#### To do:
Pick out each line of the records in which the word "none" appears.

#### Supplied material:
"""

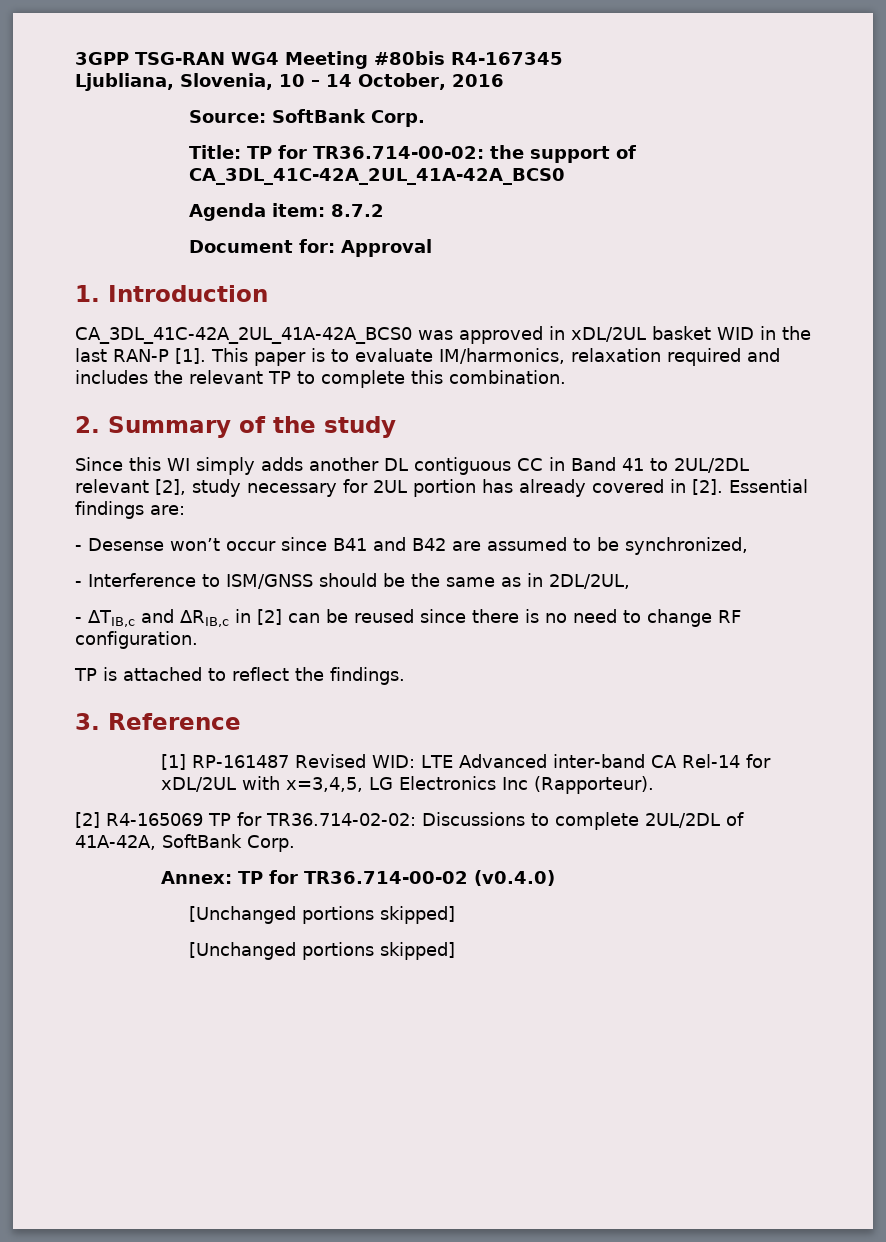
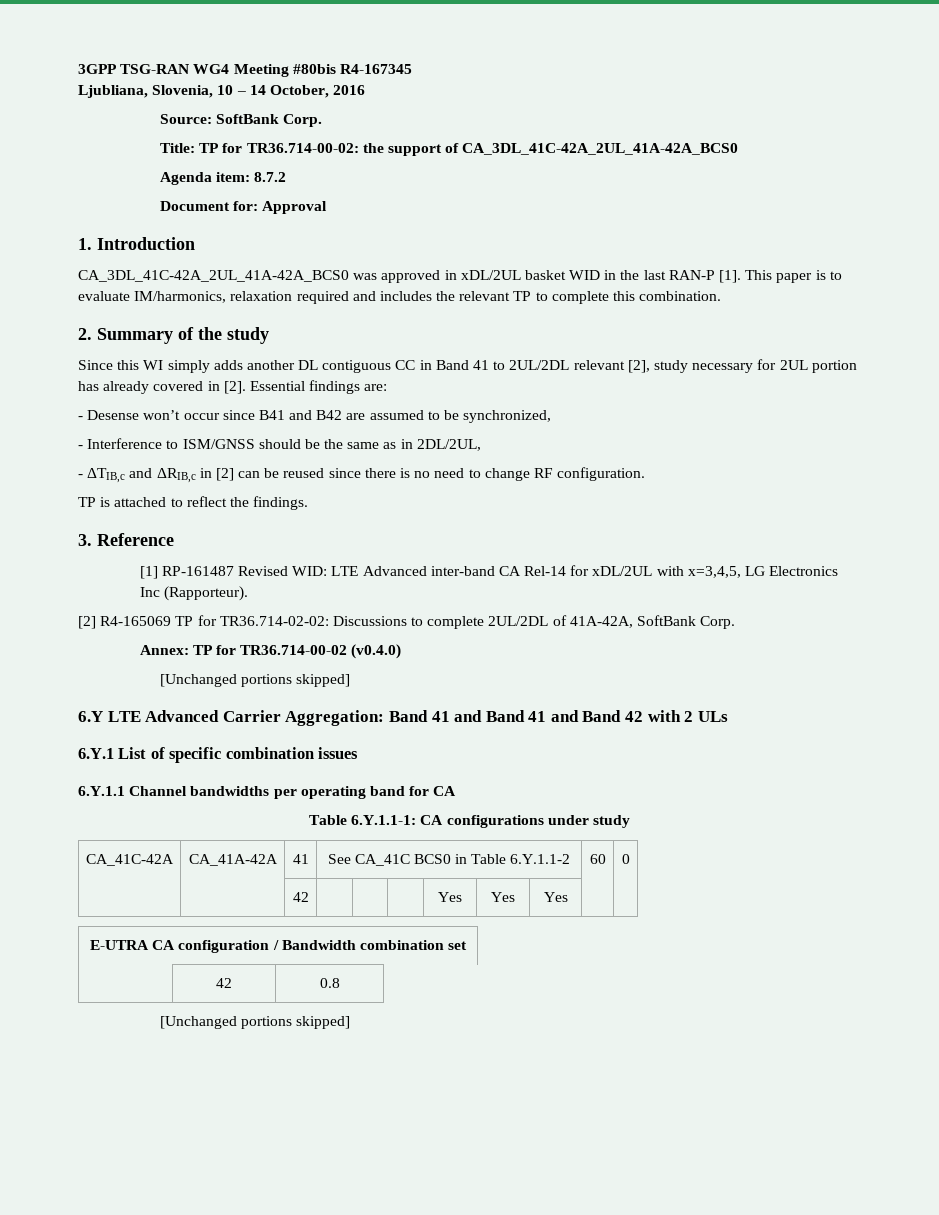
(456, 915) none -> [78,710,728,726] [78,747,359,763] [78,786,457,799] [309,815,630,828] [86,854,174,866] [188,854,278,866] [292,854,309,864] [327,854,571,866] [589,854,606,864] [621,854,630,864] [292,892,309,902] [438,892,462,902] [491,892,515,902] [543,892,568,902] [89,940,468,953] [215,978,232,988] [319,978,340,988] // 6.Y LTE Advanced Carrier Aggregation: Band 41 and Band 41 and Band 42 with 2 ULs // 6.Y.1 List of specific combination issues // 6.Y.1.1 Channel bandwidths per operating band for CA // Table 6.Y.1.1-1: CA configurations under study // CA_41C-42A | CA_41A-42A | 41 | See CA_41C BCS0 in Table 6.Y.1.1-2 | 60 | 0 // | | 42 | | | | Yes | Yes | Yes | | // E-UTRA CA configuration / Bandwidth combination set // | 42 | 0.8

"""
"""

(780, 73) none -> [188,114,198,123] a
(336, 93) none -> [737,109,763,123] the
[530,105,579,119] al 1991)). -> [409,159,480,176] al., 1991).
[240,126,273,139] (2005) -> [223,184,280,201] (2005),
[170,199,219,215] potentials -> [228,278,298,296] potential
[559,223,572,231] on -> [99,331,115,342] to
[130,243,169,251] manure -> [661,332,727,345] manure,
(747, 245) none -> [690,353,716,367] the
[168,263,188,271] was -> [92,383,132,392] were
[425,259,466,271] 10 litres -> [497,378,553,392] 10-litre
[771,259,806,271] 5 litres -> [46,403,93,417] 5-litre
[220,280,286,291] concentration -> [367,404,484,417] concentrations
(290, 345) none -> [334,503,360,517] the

"""

#### Answer to this exercise:
(456, 915) none -> [78,710,728,726] [78,747,359,763] [78,786,457,799] [309,815,630,828] [86,854,174,866] [188,854,278,866] [292,854,309,864] [327,854,571,866] [589,854,606,864] [621,854,630,864] [292,892,309,902] [438,892,462,902] [491,892,515,902] [543,892,568,902] [89,940,468,953] [215,978,232,988] [319,978,340,988] // 6.Y LTE Advanced Carrier Aggregation: Band 41 and Band 41 and Band 42 with 2 ULs // 6.Y.1 List of specific combination issues // 6.Y.1.1 Channel bandwidths per operating band for CA // Table 6.Y.1.1-1: CA configurations under study // CA_41C-42A | CA_41A-42A | 41 | See CA_41C BCS0 in Table 6.Y.1.1-2 | 60 | 0 // | | 42 | | | | Yes | Yes | Yes | | // E-UTRA CA configuration / Bandwidth combination set // | 42 | 0.8
(780, 73) none -> [188,114,198,123] a
(336, 93) none -> [737,109,763,123] the
(747, 245) none -> [690,353,716,367] the
(290, 345) none -> [334,503,360,517] the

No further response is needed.